28.3.2 Skin Incision and Pericranial Flap
The skin incision starts 1 cm anterior to the tragus at the level of the posterior root of the zygoma, runs slightly posterior just above the pinna, and then curves forward, toward the contralateral side. The superficial temporal artery (STA) is carefully identified and its anterior branch can be cut and elevated with the skin flap, which is mobilized anteriorly. The contralateral and posterior extensions of the skin incision will mostly depend on the amount of pericranium needed for reconstruction (Fig. 28.2). A sharp dissection is carried out to preserve the integrity of the pericranium. The pericranium can then be excised as posterior and medial as needed, keeping a large and vascularized pedicle at its frontal portion (Fig. 28.3 and Fig. 28.4).
Fig. 28.2Skin incision (a) beginning 1 cm anterior to the tragus (T), just superior to the zygoma (red dashed lines) and running posterior (yellow arrows) before (b) crossing the midline (red dashed line). (c) Depending on the amount of pericranium needed the incision might run more posterior (yellow arrows) and (d) involve more of the contralateral side (cadaveric demonstration).
Fig. 28.3 (a) Subcutaneous tissue dissection preserving the pericranium (P) and the temporal muscle (TM). (b) Pericranial flap (P) elevated with a vascularized pedicle (arrows). (c) When incision runs more posterior it is possible to harvest a (d) wider area of pericranium.
28.3.3 Subfascial Dissection
In order to prevent injuries to the frontotemporal branches of the facial nerve, a straight cut is made in the superficial and deep layers of the superficial fascia of the temporal muscle, from the posterior root of the zygoma to the frontozygomatic suture, exposing the muscle fibers10 ( Fig. 28.5a).
Fig. 28.4Anatomical demonstration. (a) Skin is reflected anteriorly.
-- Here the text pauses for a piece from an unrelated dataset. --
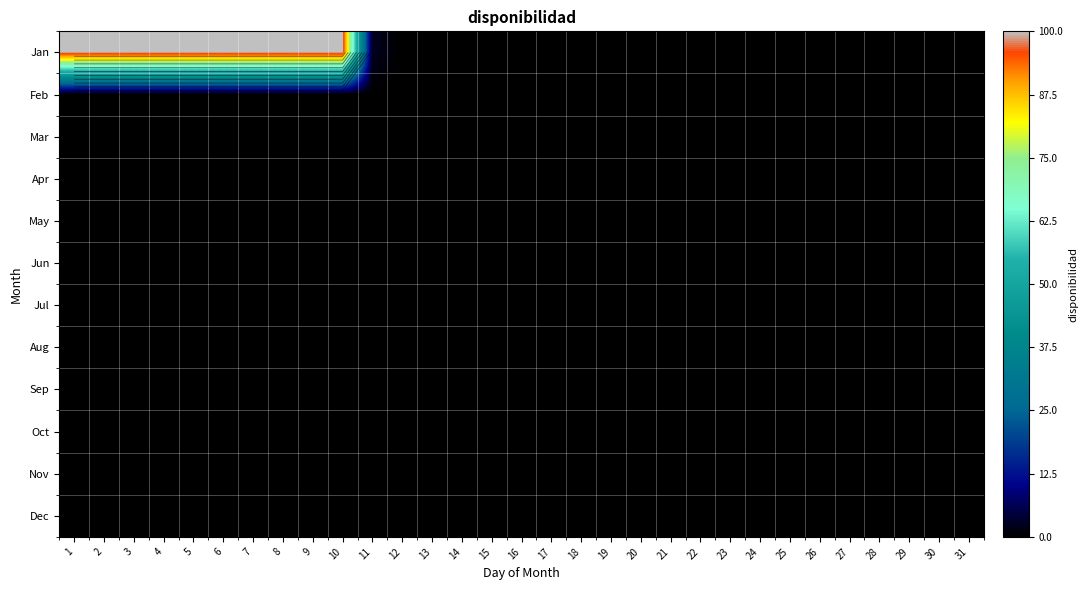

At which label does Mar reach its minimum?

1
A subfascial dissection of fat pad to preserve frontalis branch of facial nerve is demonstrated. (b) Harvested pericranium flap displaced anteriorly exposing underlying bone. (c) Temporalis muscle mobilized inferiorly and demonstration of craniotomy encompassing part of orbit. Temp. Musc., temporalis muscle.
28.3.4 Zygomatic Osteotomy
The zygoma is exposed through a subperiosteal dissection ( Fig. 28.5b). The osteotomy is performed with oblique convergent cuts made in the most anterior and most posterior parts of the arch, which then is displaced downward. Lately, we have been placing the miniplates on the zygoma before cutting it to facilitate reconstruction ( Fig. 28.5c). It is important to notice that the zygoma is not removed but mobilized inferiorly while kept attached to the masseteric muscle ( Fig. 28.5d).